Bu arada yakınlarından hafif sıyrıklarla kazayı atlatan annenin çocuğunun öldüğünden haberi olmadığını da öğrendik. Akrabalarını evin içinde çekim yapmak için ikna ettik ve Kadir ile birlikte eve girdik. Eve girdiğimizde eşyalardan dar gelirli bir aile olduklarını da gözlemledik. Baba çok üzgün bir durumda bir koltuğa oturmuş boş gözlerle etrafına bakıyordu.
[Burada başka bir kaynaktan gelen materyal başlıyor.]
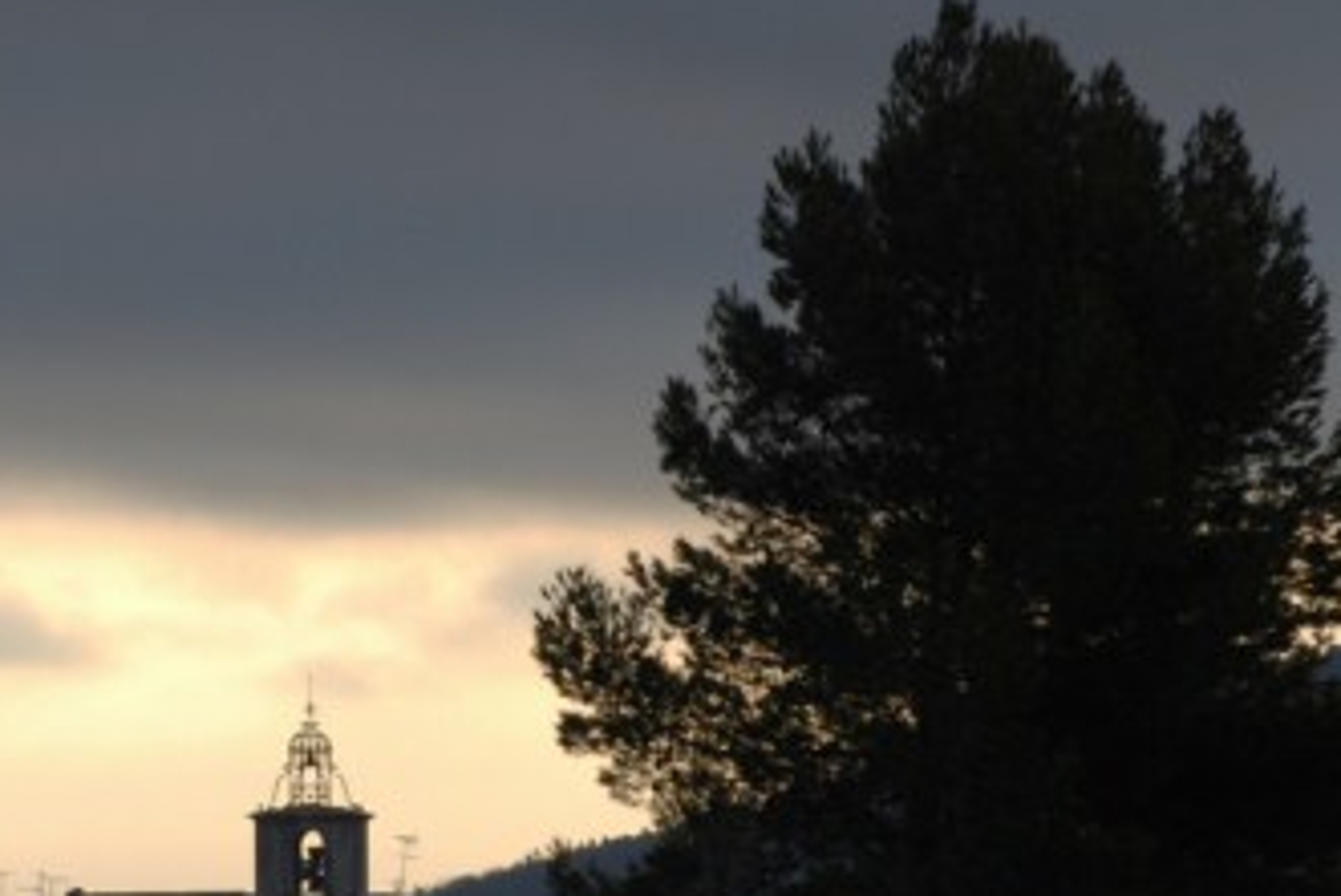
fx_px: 13526
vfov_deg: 3.8
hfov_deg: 5.7
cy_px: 782
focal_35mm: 363
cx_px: 275
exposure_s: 1/250
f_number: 10
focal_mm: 125
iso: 200
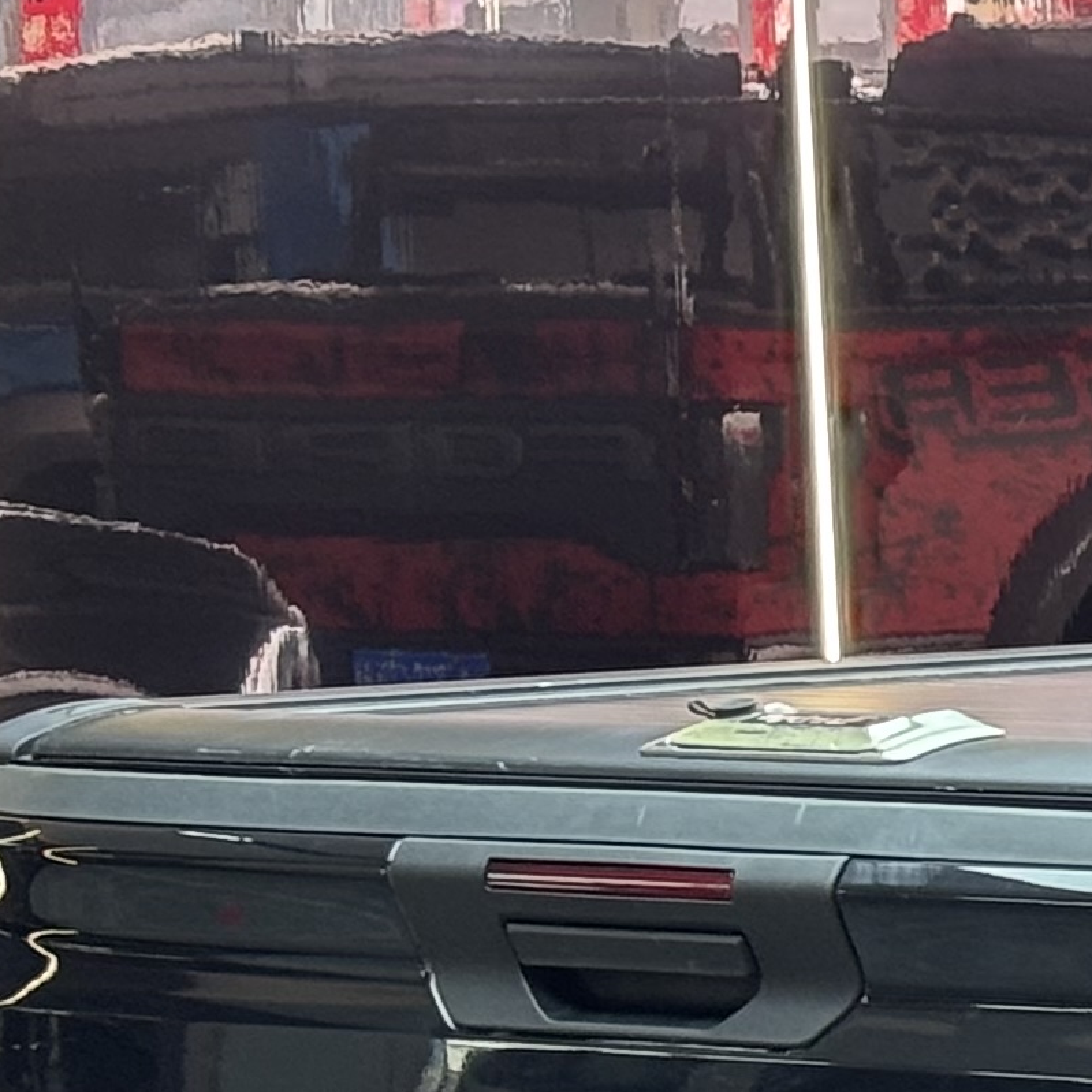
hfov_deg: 7.2
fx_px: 8280
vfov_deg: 7.5
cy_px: 1133
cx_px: 2457
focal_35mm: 232
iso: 40
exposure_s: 1/50
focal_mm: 5.96
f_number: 1.6
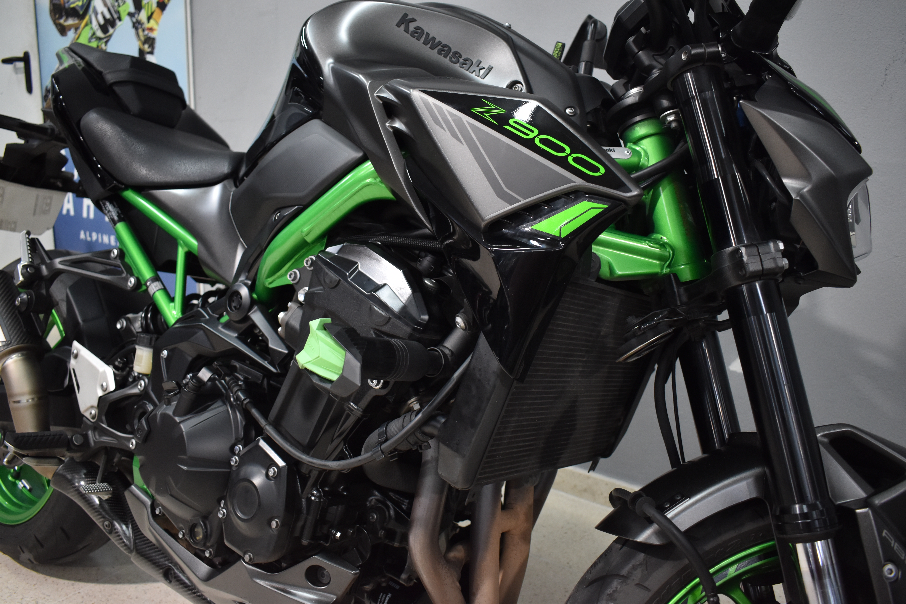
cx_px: 453
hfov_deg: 61.9
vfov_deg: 43.6
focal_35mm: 30
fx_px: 755
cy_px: 302
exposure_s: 1/50
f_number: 3.8
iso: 800
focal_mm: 20
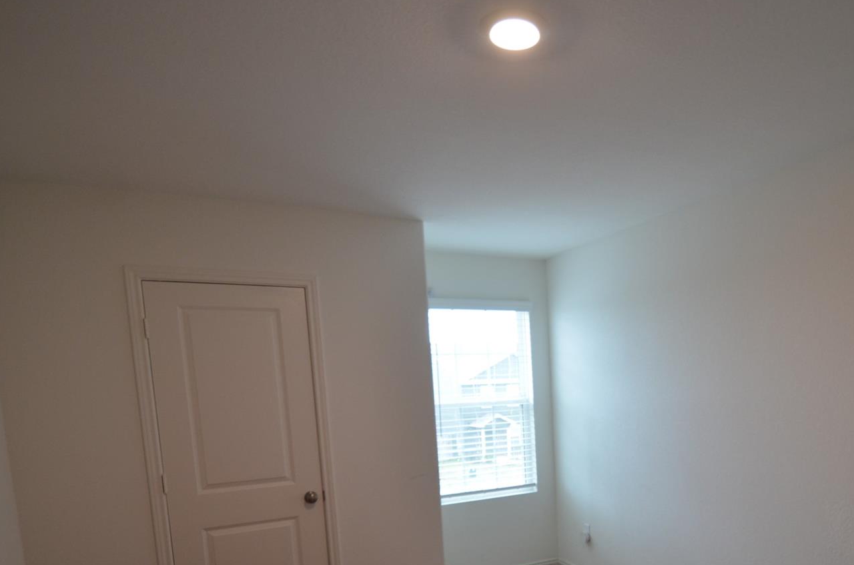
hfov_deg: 70.9
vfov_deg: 50.4
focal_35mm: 24
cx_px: 593
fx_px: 568
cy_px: 434
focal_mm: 10
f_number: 4
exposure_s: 1/60
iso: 400
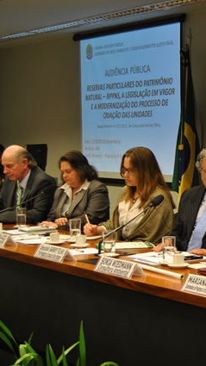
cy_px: 183
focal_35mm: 90
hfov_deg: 13.1
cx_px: 253
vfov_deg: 23.7
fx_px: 874
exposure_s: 1/30
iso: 200
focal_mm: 38
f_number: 4.8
Kadir kardeşim babayla televizyonu için küçük bir röportaj yaptı ve kazayı anlattırdı. Bu arada ben babadan annenin fotoğrafını çekmek istediğimi bunun için izin vermesini istedim.
Baba olumlu karşıladı ve hep birlikte yan odada bulunan annenin yanına gittik. Annenin elinde çaputlardan yapılmış ve sanki içinde bir bebek olduğu izlenimini veren bir kundak vardı.
Anne çocuğunun öldüğünden habersiz ve yakınları tarafından çaputtan yapılan kundağı sanki bebeği içindeymiş gibi yattığı yerde kucağında sallıyor ve ona ninniler söylüyordu.
Kadir ve ben bu manzarayı görünce işimizi bırakıp hüngür hüngür ağlamaya başladık.
Bu kez bizi teselli etmek baba ve akrabalarına düşmüştü.
Meslek hayatım boyunca karşılaştığım hiçbir olayda bu kadar ağlamamıştım.
Şimdi ne zaman Kadir ile karşılaşsak bu olay aklımıza gelir ve hüzünleniriz.